Ailleurs dans l’ouvrage (p. 163-200), Emilio Brito procède de manière surprenante, mais en fait pas inhabituelle chez lui (il tend parfois à simplement présenter les intuitions d’autres penseurs, sans forcément entrer dans un dialogue critique poussé avec eux) : sur près de quarante pages environ, il suit presque page après page un ouvrage de Jean Delanglade, lui aussi jésuite (décédé tragiquement en 1971), d’abord paru en 1960 (et non en 1968 comme le suggère l’A.) et intitulé Le problème de Dieu (Aubier). L’A. procède de manière similaire au moment de traiter de l’expérience de Dieu (650-667) et ailleurs encore. On peut y voir une marque d’humilité : pourquoi redire autrement ce qui fut si bien exprimé il y a quelques décennies ?

Envisager la question de la connaissance et de l’inconnaissance de Dieu implique de poser la question de l’athéisme (là encore, on retrouve une thématique chère à Henri de Lubac). En postulant une connaissance naturelle de Dieu, la théologie catholique crée une « base commune » (p. 513) à partir de laquelle il est possible de dialoguer avec l’athéisme. Dans son œuvre de la maturité, selon l’A., Karl Barth a affirmé qu’il y a pas d’être humain sans Dieu parce que Dieu, en Christ, est Dieu avec l’être humain. Cette thèse, selon l’A., mélange « le plan de l’être et celui du connaître » (p. 517). Mais la thèse de Barth est un peu plus complexe ; il affirme que s’il y a peut-être des êtres humains sans Dieu, Dieu, par contre, n’est jamais sans l’être humain.
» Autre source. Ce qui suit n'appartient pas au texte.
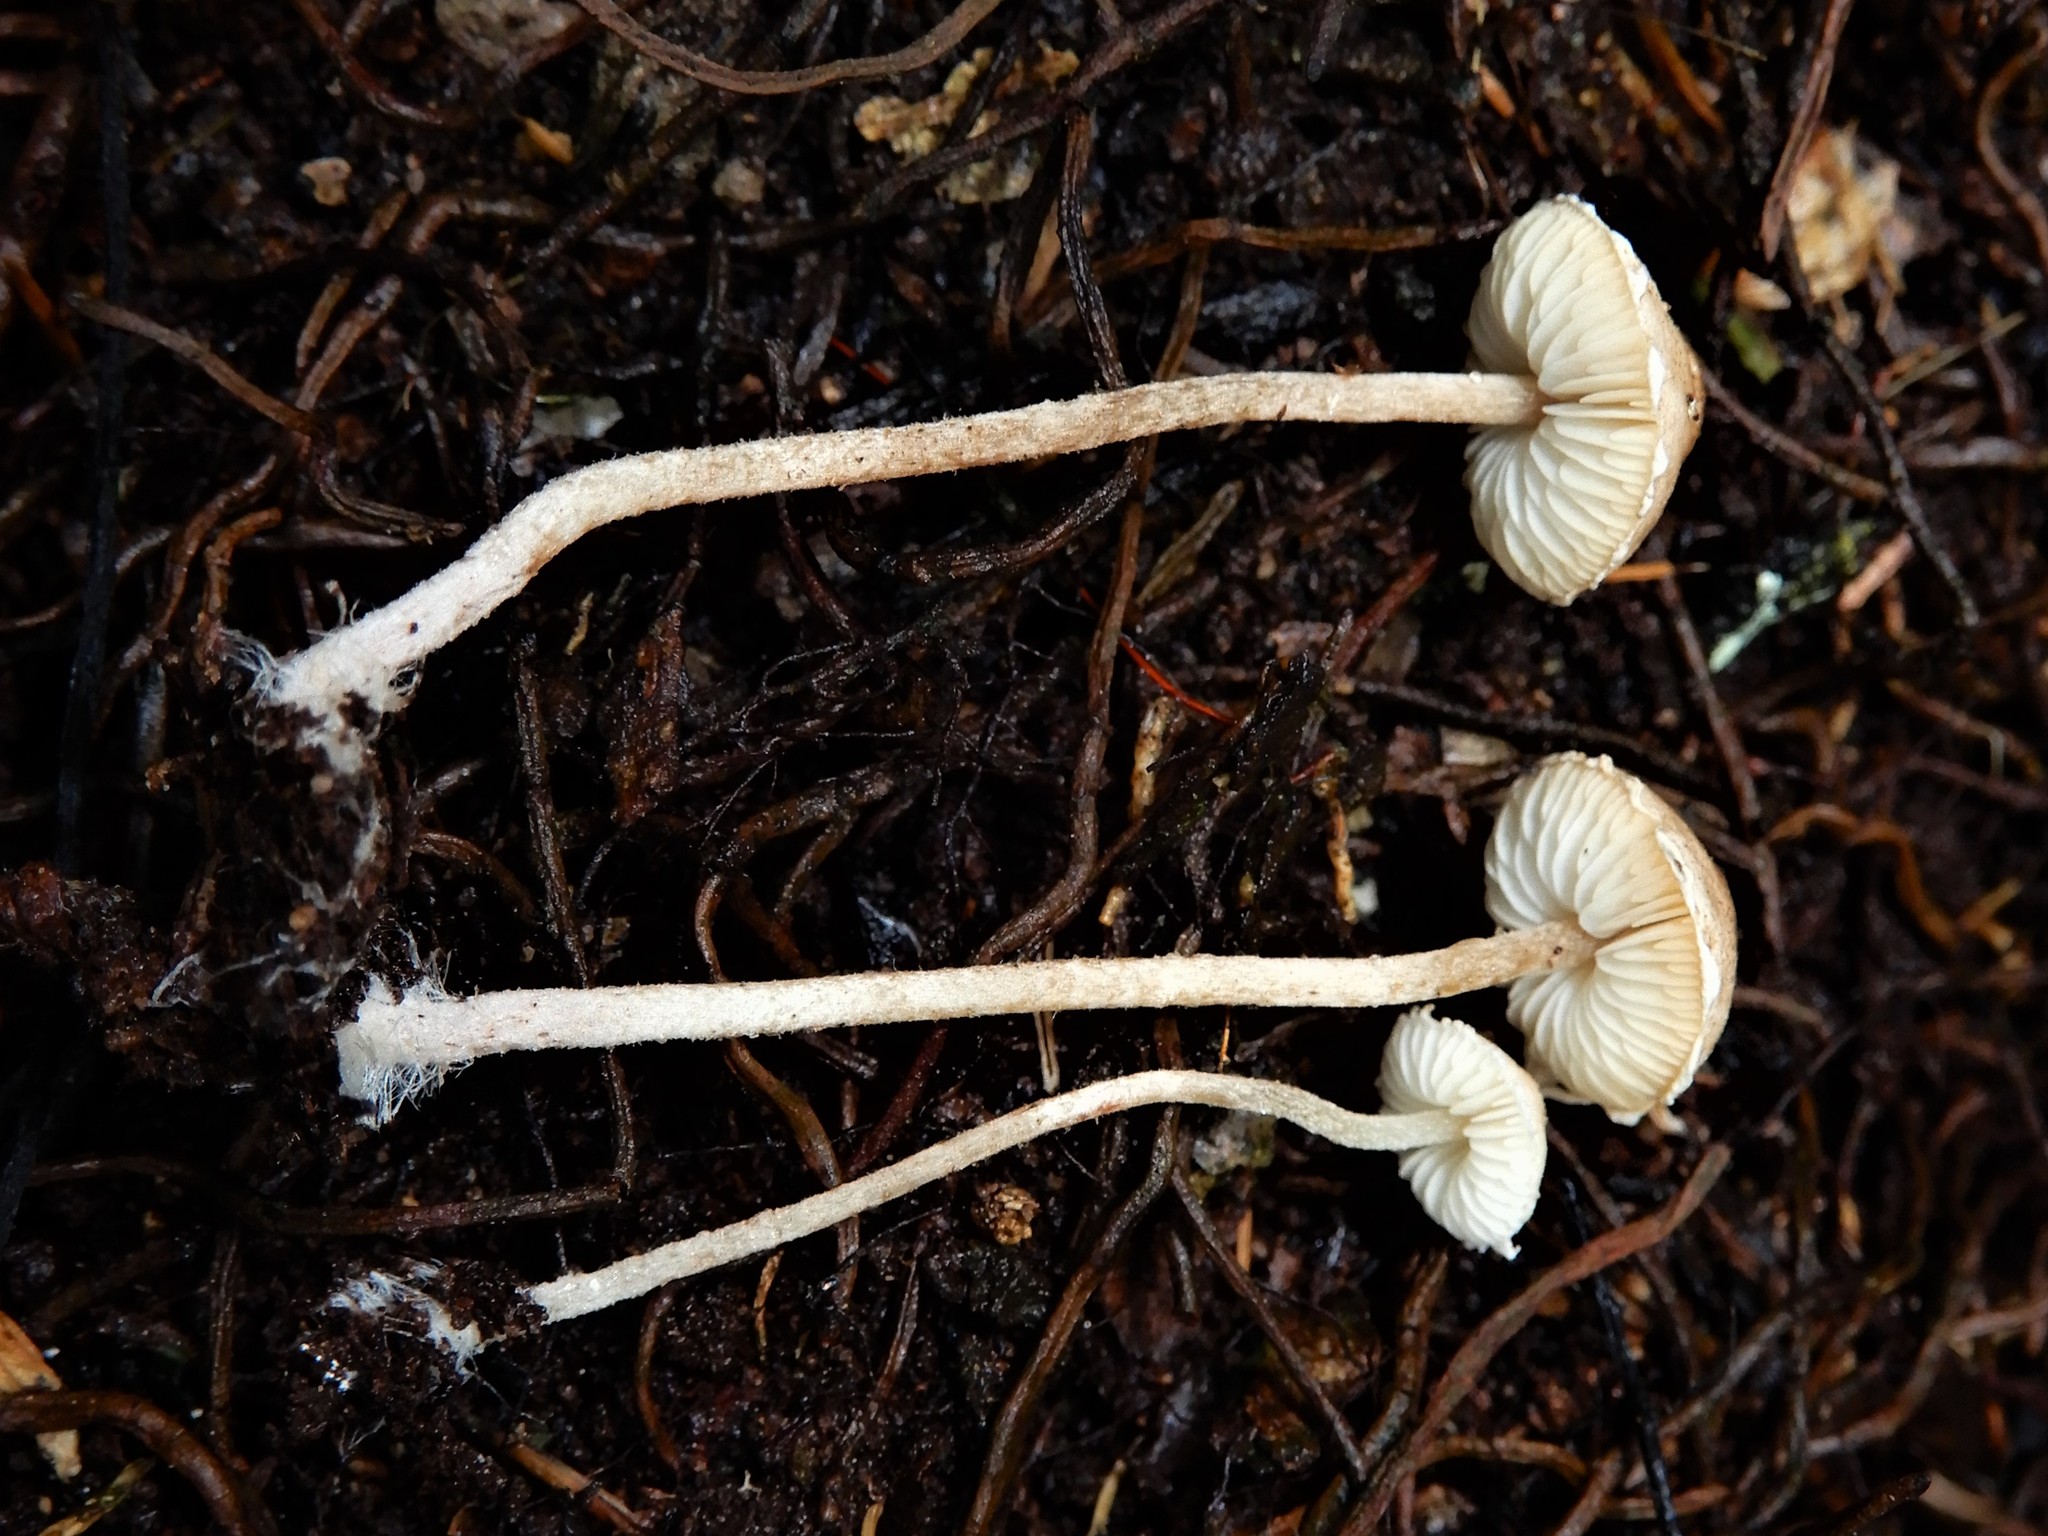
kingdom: Fungi
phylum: Basidiomycota
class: Agaricomycetes
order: Agaricales
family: Agaricaceae
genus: Cystolepiota
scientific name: Cystolepiota
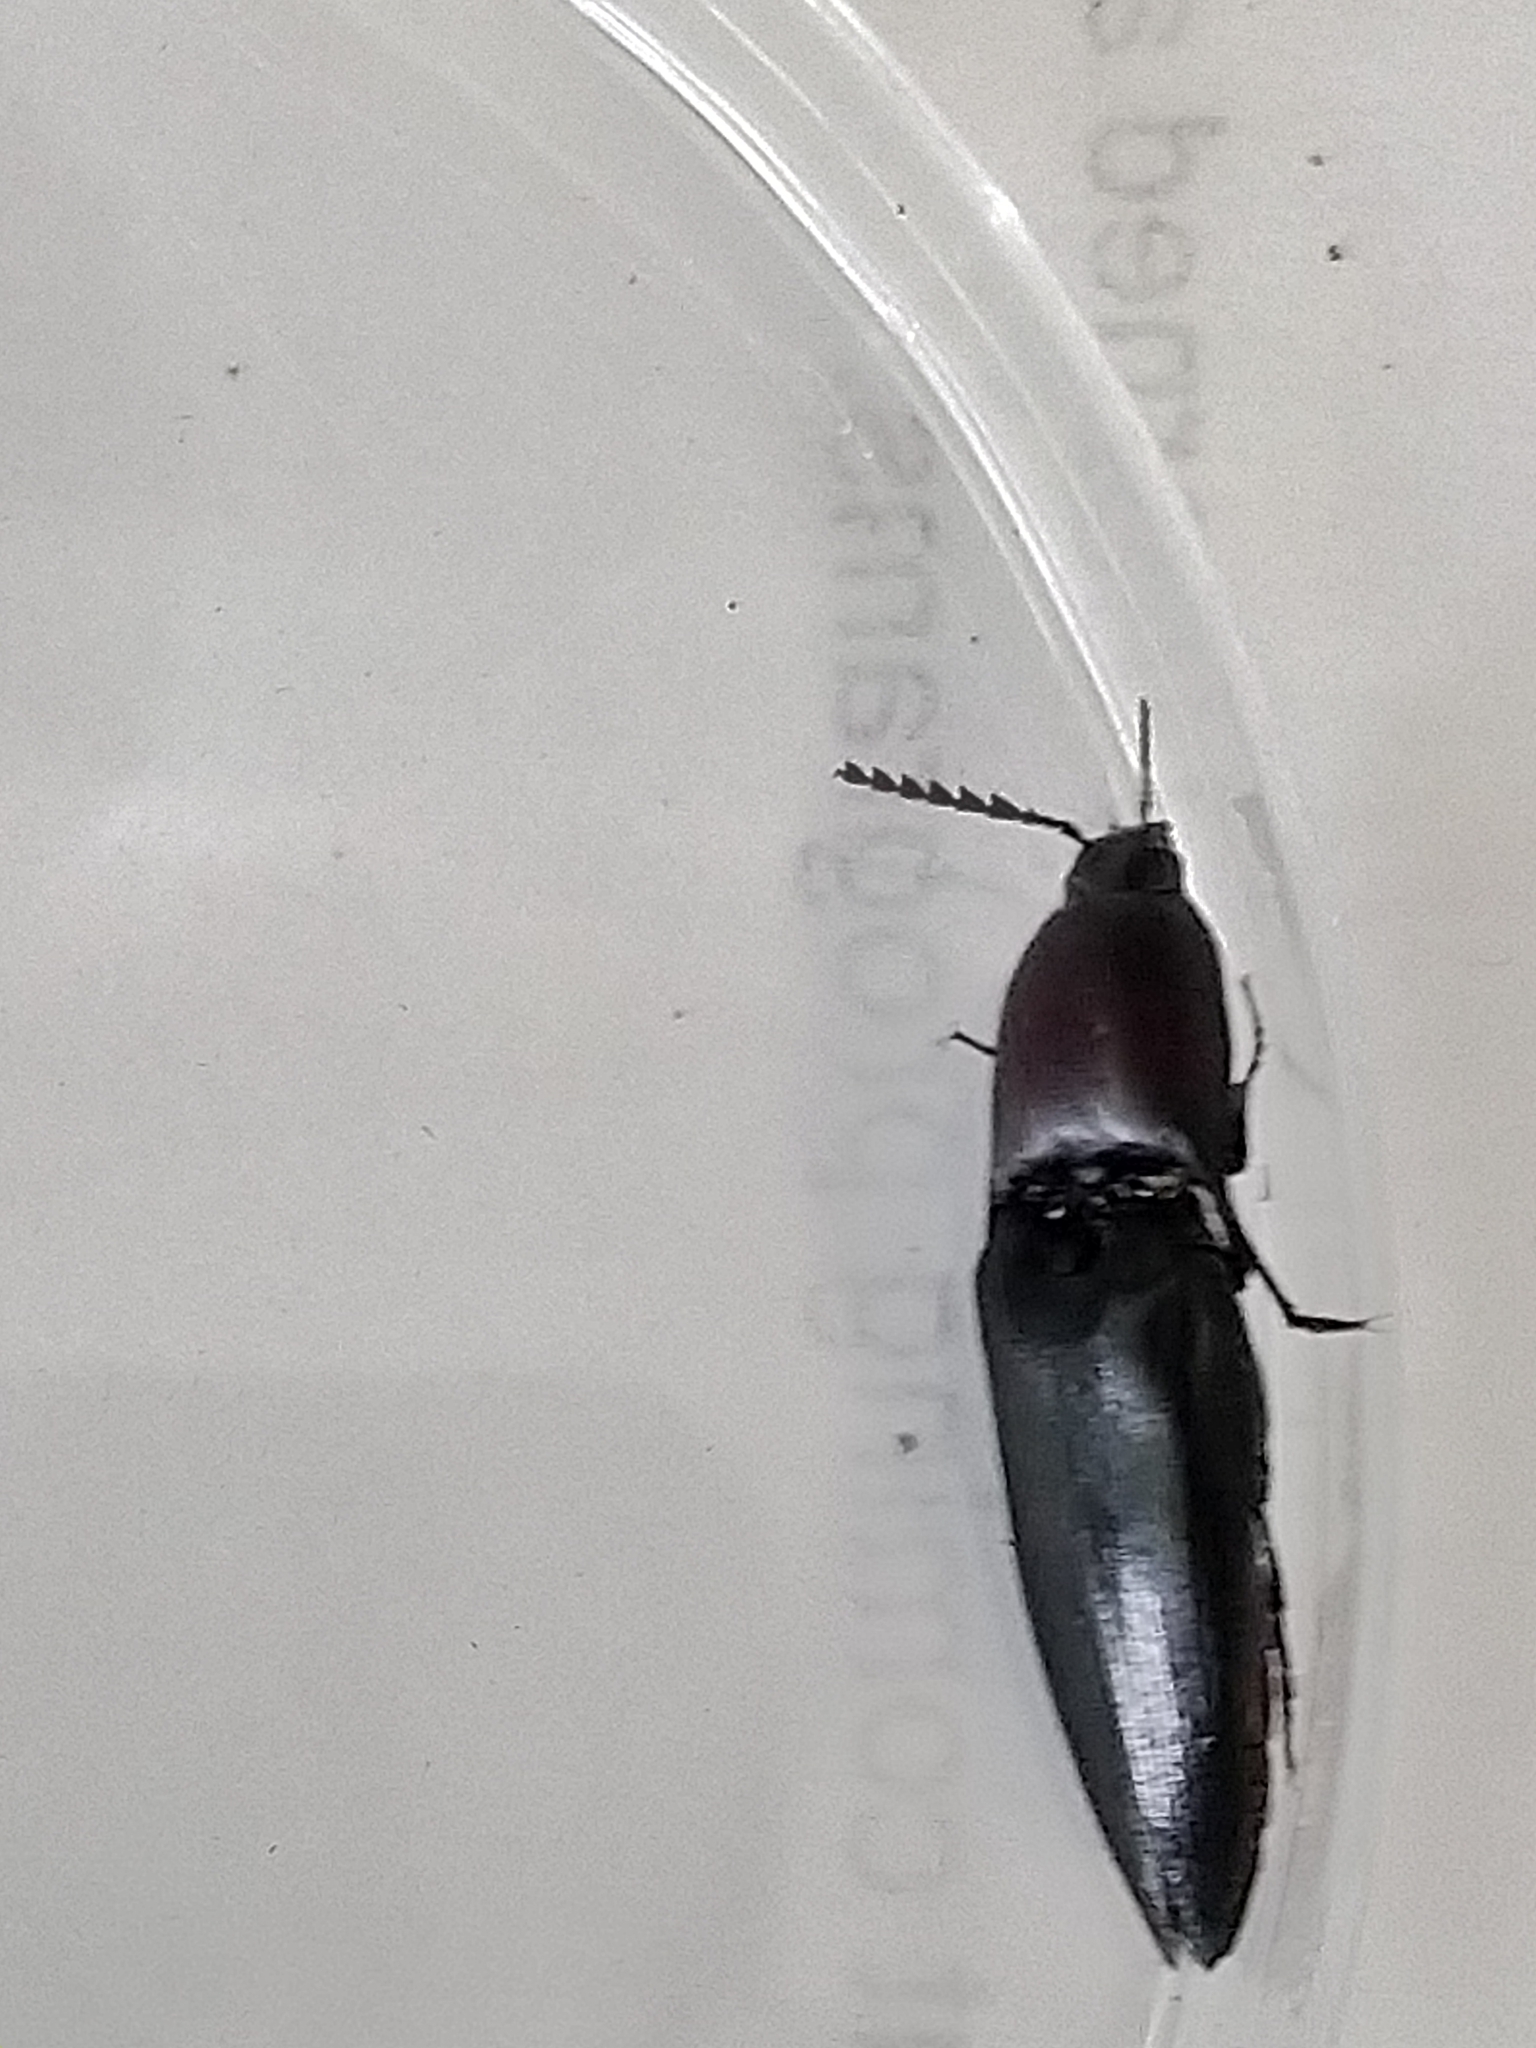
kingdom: Animalia
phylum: Arthropoda
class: Insecta
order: Coleoptera
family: Elateridae
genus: Parallelostethus
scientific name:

Il ne dit pas que « Dieu est connu de tout homme » (p. 517), me semble-t-il ; son assertion est avant tout théo-logique (au sens d’une parle concernant Dieu) et christologique, plutôt que noétique et anthropologique.

On l’aura compris : le propos de l’auteur est de maintenir, face à ce qu’il perçoit comme des rétrécissements de la part de la plupart des penseurs protestants du XXe s. en direction d’un fidéisme, une approche plus large qui maintient l’importance d’une réflexion métaphysique et philosophique pour penser Dieu (cf. p. 1098).

Saluons l’énorme effort fourni par Emilio Brito dans cet ouvrage, qui sera sans doute très utile aux étudiants en théologie et en philosophie de la religion (moins à celles et ceux, mais ils ne sont pas légion, qui connaissent les auteurs convoqués dans ces deux tomes), ainsi que tout au long de sa fructueuse carrière d’universitaire et de théologien.